Additionally, recovering yields on US Treasury bonds are boosting the US dollar, further contributing to the outflow of funds from the lower-yielding Japanese currency. Moreover, the generally positive risk sentiment undermines the yen's position as a safe-haven currency.
All fundamental factors suggest that the USD/JPY pair favors an upward trajectory. However, the possibility of intervention may limit the Japanese yen's losses ahead of speeches by influential FOMC members.

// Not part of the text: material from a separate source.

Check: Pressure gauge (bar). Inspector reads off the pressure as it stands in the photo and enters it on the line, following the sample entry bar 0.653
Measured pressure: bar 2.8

From a technical perspective, the strong overnight rebound of the USD/JPY pair indicates that the recent corrective decline from the multi-month high has run its course. Furthermore, the continued rise in the exchange rate, along with positive oscillators on the daily chart, supports the outlook for further dollar strength in this pair. The sustained price strength and a move above the key level of 155.00 confirm the positive forecast for the currency pair. Prices may then rise to the intermediate resistance at 155.70 en route to the psychological level of 156.00. Momentum could extend further, retesting the multi-month high in the area of 156.75.

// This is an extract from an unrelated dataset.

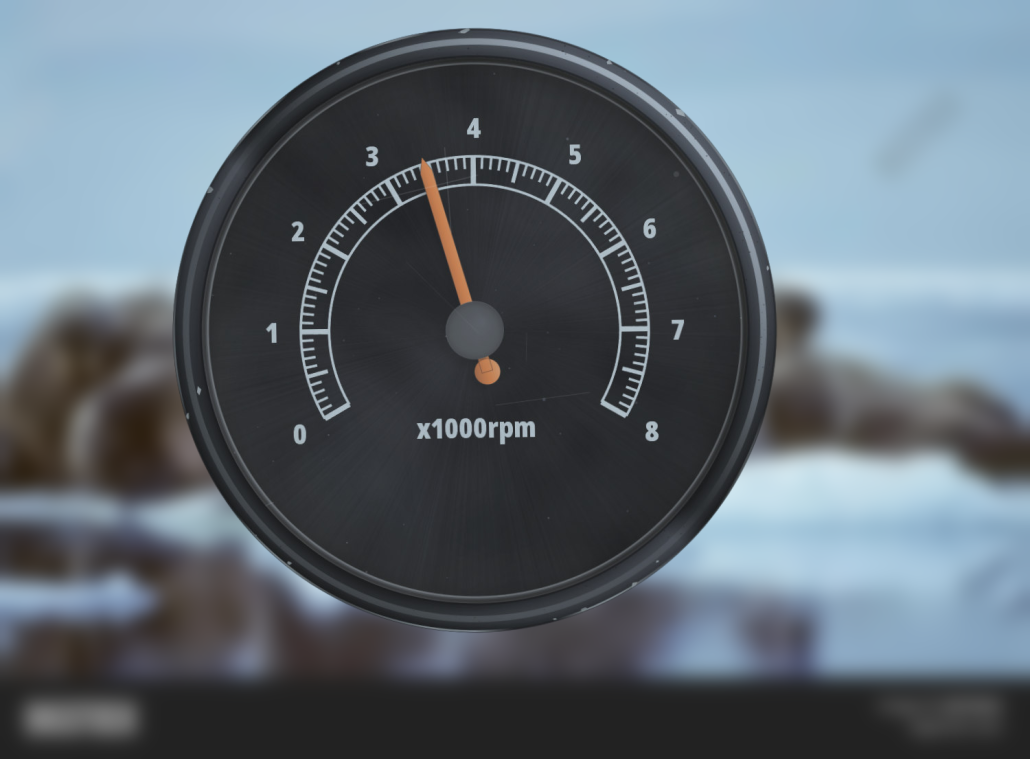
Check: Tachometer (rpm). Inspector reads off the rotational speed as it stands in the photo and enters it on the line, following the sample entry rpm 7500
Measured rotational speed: rpm 3450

On the other hand, a drop below the key level of 155.00 would encounter strong support in the area of 154.40–154.35 before the next key level at 154.00. Following that is the minimum of yesterday's session, with minor consolidation in the 153.85 level. Below that, the psychological level at 153.00 and subsequent support at 152.60 come into play. Failure to defend these support levels could lead the USD/JPY pair to decline toward the critical 200-day simple moving average (SMA).